SIGNAL-VOID DIFFUSE PATTERN
Common causes:
• Hemosiderosis
The ferric iron of hemosiderin is responsible for the fall in signal intensity of the bone marrow due to its shortening effects T1 and T2.
REGIONAL PATTERN
In a regional bone marrow pattern,
a specific,
small or large,
area of the marrow is affected in a more or less diffuse manner due to a regional cause.
HYPERINTENSE REGIONAL PATTERN
Common causes:
• Radiation therapy
A hyperintense pattern of regional bone marrow is observed after radiation therapy,
which causes a decrease in the bone marrow; it is confined to the radiation field with an acute transition zone to the non-irradiated bone marrow.

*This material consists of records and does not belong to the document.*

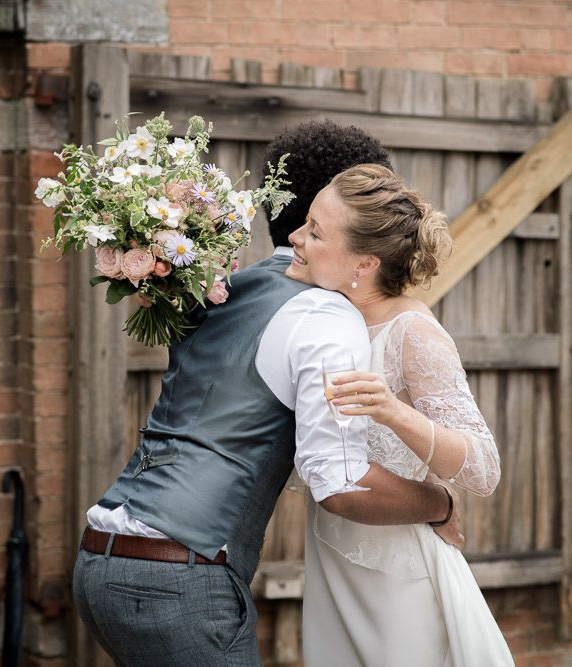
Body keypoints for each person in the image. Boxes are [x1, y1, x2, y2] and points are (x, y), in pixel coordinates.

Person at [72, 121, 462, 667]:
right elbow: (340, 482)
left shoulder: (222, 289)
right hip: (179, 577)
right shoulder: (326, 315)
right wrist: (440, 504)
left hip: (99, 556)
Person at [294, 163, 513, 666]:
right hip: (332, 557)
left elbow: (484, 469)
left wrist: (393, 412)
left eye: (315, 232)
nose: (296, 238)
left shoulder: (412, 331)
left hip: (399, 579)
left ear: (365, 262)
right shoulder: (323, 316)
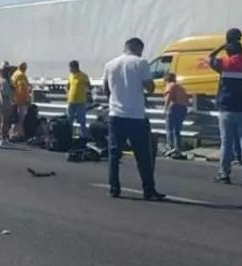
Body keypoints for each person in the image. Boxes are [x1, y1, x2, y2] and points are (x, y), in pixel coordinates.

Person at [102, 38, 166, 200]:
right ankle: (149, 190)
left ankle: (113, 188)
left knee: (114, 154)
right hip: (136, 116)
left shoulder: (110, 64)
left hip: (116, 115)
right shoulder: (141, 63)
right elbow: (149, 86)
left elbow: (105, 88)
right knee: (143, 156)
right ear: (138, 48)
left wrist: (114, 100)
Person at [208, 32, 242, 189]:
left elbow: (209, 58)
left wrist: (221, 45)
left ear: (228, 51)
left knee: (226, 142)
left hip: (227, 108)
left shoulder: (224, 63)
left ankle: (224, 174)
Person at [163, 73, 189, 157]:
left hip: (174, 107)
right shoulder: (181, 87)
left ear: (167, 80)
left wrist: (165, 108)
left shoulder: (170, 85)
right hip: (183, 108)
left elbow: (169, 96)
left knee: (169, 129)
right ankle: (178, 148)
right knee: (177, 130)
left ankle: (170, 147)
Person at [65, 60, 91, 139]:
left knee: (82, 120)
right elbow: (68, 86)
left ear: (75, 67)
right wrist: (68, 93)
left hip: (80, 101)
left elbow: (89, 86)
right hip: (71, 101)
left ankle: (84, 137)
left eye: (71, 67)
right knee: (69, 119)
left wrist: (88, 94)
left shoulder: (83, 76)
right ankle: (68, 136)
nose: (70, 69)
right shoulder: (70, 76)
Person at [0, 65, 14, 146]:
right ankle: (2, 138)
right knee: (4, 122)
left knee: (3, 121)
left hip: (3, 104)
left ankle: (3, 138)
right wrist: (12, 90)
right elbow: (6, 93)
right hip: (4, 104)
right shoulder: (4, 81)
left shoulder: (2, 80)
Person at [10, 62, 32, 140]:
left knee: (15, 118)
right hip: (20, 100)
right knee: (20, 119)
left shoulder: (15, 74)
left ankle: (13, 134)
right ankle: (17, 135)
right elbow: (22, 88)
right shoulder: (21, 75)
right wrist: (26, 99)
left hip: (14, 99)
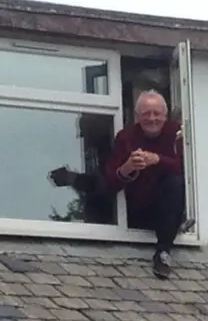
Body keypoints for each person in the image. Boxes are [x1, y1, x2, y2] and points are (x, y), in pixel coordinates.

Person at [49, 89, 193, 279]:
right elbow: (108, 182)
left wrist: (157, 160)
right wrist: (127, 167)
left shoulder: (177, 133)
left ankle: (163, 250)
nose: (152, 119)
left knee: (175, 182)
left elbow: (187, 171)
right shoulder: (126, 137)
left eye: (157, 114)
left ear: (165, 116)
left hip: (169, 211)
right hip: (136, 210)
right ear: (137, 116)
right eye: (146, 114)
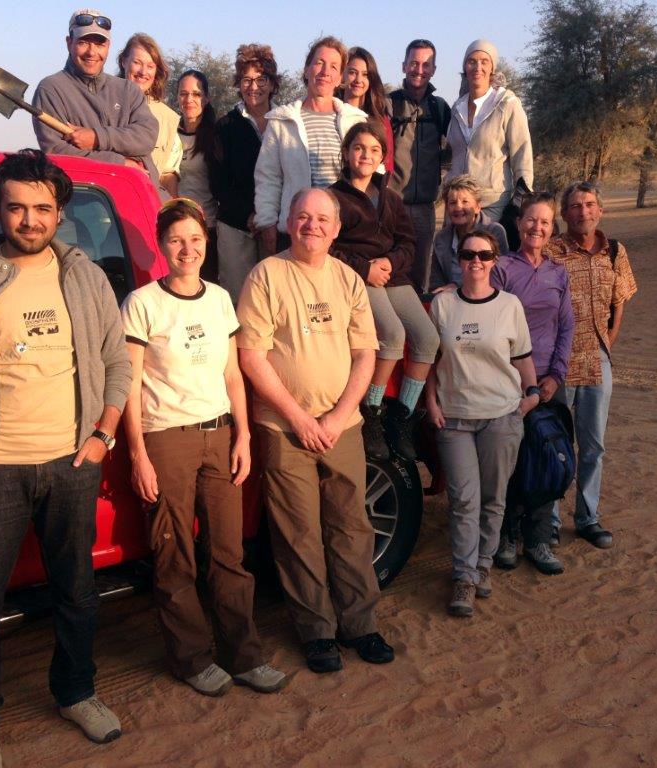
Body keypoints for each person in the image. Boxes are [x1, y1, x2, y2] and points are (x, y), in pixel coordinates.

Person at [0, 150, 132, 767]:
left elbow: (116, 361)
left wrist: (103, 435)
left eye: (42, 207)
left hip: (73, 466)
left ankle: (76, 692)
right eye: (17, 207)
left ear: (60, 212)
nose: (30, 219)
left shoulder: (86, 277)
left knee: (77, 590)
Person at [120, 198, 285, 697]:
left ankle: (244, 655)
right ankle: (191, 659)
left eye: (195, 239)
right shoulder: (142, 304)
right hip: (166, 437)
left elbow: (233, 374)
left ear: (206, 242)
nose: (186, 249)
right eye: (176, 240)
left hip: (220, 435)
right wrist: (138, 455)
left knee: (229, 553)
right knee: (174, 556)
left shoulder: (219, 299)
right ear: (161, 245)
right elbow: (129, 385)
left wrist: (243, 435)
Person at [237, 187, 394, 673]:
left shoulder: (347, 280)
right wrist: (299, 419)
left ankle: (360, 624)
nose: (313, 226)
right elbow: (251, 356)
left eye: (323, 219)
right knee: (298, 534)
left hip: (342, 425)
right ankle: (318, 632)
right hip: (284, 428)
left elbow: (365, 354)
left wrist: (336, 416)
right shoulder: (267, 275)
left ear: (337, 228)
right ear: (289, 222)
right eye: (303, 217)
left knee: (352, 528)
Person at [425, 229, 539, 618]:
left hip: (501, 416)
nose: (476, 261)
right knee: (463, 500)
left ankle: (483, 566)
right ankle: (463, 576)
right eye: (469, 254)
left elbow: (522, 358)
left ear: (495, 260)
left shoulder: (509, 306)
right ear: (459, 259)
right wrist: (431, 401)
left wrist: (531, 396)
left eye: (484, 255)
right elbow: (430, 360)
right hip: (455, 417)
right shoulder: (442, 305)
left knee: (493, 498)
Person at [329, 121, 439, 462]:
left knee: (428, 338)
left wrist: (391, 261)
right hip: (359, 277)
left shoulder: (391, 198)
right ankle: (372, 411)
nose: (366, 155)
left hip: (393, 275)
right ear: (346, 153)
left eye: (374, 150)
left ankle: (402, 416)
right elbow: (329, 248)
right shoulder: (333, 198)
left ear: (382, 158)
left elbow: (408, 241)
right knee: (391, 334)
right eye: (359, 148)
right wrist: (366, 269)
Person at [546, 181, 637, 549]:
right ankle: (548, 520)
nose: (583, 211)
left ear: (600, 210)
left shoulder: (615, 250)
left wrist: (610, 338)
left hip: (598, 357)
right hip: (559, 359)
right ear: (564, 214)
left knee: (593, 444)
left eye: (589, 204)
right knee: (555, 442)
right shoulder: (551, 251)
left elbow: (620, 298)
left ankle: (587, 517)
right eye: (575, 206)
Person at [490, 193, 574, 574]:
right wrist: (521, 382)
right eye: (530, 220)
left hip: (549, 382)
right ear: (518, 223)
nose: (536, 227)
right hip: (510, 383)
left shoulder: (558, 273)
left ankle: (538, 539)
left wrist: (555, 376)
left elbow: (566, 327)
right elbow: (494, 325)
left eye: (544, 222)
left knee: (546, 457)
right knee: (512, 460)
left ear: (552, 229)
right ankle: (508, 536)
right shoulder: (503, 269)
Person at [254, 36, 366, 257]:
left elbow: (370, 176)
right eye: (319, 63)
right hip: (297, 231)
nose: (325, 72)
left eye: (333, 66)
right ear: (306, 70)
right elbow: (268, 177)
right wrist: (267, 224)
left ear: (340, 78)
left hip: (344, 234)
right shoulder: (281, 121)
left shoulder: (356, 122)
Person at [32, 10, 159, 180]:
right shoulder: (51, 89)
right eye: (83, 42)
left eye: (99, 44)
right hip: (89, 193)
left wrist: (97, 137)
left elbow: (147, 137)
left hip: (144, 190)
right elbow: (57, 151)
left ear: (108, 47)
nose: (91, 52)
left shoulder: (128, 90)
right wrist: (119, 163)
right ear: (69, 43)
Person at [213, 43, 280, 303]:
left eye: (261, 79)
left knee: (272, 299)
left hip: (275, 225)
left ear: (272, 83)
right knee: (238, 298)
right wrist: (249, 215)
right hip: (236, 225)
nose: (254, 87)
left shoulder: (285, 122)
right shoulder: (225, 126)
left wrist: (266, 216)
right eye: (246, 80)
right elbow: (218, 183)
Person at [387, 39, 452, 293]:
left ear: (434, 70)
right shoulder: (388, 104)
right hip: (393, 206)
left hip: (426, 207)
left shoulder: (439, 107)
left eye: (426, 65)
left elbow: (456, 145)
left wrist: (439, 171)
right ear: (404, 66)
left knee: (421, 274)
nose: (419, 70)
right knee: (392, 270)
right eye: (414, 63)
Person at [447, 40, 533, 222]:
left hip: (492, 204)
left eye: (484, 61)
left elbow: (522, 154)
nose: (477, 67)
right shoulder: (457, 109)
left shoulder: (507, 104)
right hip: (457, 204)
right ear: (465, 67)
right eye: (472, 61)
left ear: (492, 67)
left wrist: (521, 200)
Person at [117, 32, 182, 191]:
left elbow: (167, 174)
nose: (143, 72)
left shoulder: (169, 119)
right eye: (137, 63)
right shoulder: (102, 102)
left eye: (150, 66)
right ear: (124, 61)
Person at [175, 70, 220, 282]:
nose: (189, 99)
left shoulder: (216, 136)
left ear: (207, 98)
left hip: (206, 226)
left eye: (196, 94)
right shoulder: (168, 132)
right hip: (174, 223)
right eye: (183, 94)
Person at [430, 174, 508, 292]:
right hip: (449, 297)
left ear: (477, 207)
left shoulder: (494, 232)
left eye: (465, 201)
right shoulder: (441, 237)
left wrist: (458, 287)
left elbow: (499, 276)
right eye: (452, 203)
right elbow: (435, 280)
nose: (458, 207)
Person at [339, 47, 395, 174]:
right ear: (342, 75)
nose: (358, 80)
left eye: (365, 75)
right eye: (352, 72)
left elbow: (388, 165)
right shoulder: (332, 113)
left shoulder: (381, 119)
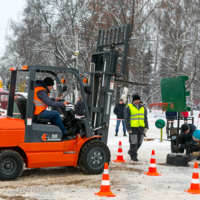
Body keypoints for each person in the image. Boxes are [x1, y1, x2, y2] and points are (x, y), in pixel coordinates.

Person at [124, 94, 148, 161]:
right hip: (133, 128)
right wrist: (128, 128)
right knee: (134, 142)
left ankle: (131, 151)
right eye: (136, 100)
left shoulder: (143, 108)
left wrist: (146, 127)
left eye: (138, 100)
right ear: (133, 100)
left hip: (140, 127)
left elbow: (145, 118)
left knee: (140, 142)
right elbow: (126, 119)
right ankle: (133, 156)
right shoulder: (128, 107)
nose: (138, 101)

HYPOINTENSE REGIONAL PATTERN
A hypointense regional bone marrow pattern with infiltrating bone marrow processes is often seen and is generally characterized by a broad transition zone.
Abnormal bone marrow is heterogeneous and moderately hypointense to fat,
but hyperintense to muscular and non-degenerated intervertebral discs.
Areas of low signal intensity (infiltration process) can alternate with areas of high signal intensity (fat marrow).
This pattern is better recognized in the images weighted in T2 with suppression of fat.
Unlike a process of bone marrow replacement,
the infiltrative process does not completely replace the normal bone marrow,
but intermixes and coexists with it.
Common causes:
• Bone marrow edema syndrome (transient osteoporosis,
regional migratory osteoporosis,
complex regional pain syndrome).
[Fig.
11]
• Trauma (bone hematoma,
fracture).
[Fig.
12-13-14]
• Edema associated with bone tumors [Fig 15-16]
Edema associated with benign (for example,
osteoid osteoma) or malignant (for example,
osteosarcoma) bone tumors may be responsible for a regional hypointense pattern.
The degenerative changes of the type I endplate also present with a regional hypointense pattern.
• Changes of degenerative plate Modic type I
• Osteomyelitis (including spondylodiscitis) and Inflammation or disease of the infectious joints
Osteomyelitis and the infectious or inflammatory processes of the joints are often associated with reactive edema of adjacent bones that manifests with a regional hypointense pattern.
In spondylodiscitis,
the characteristic changes of the intervertebral disc involved point to the correct diagnosis.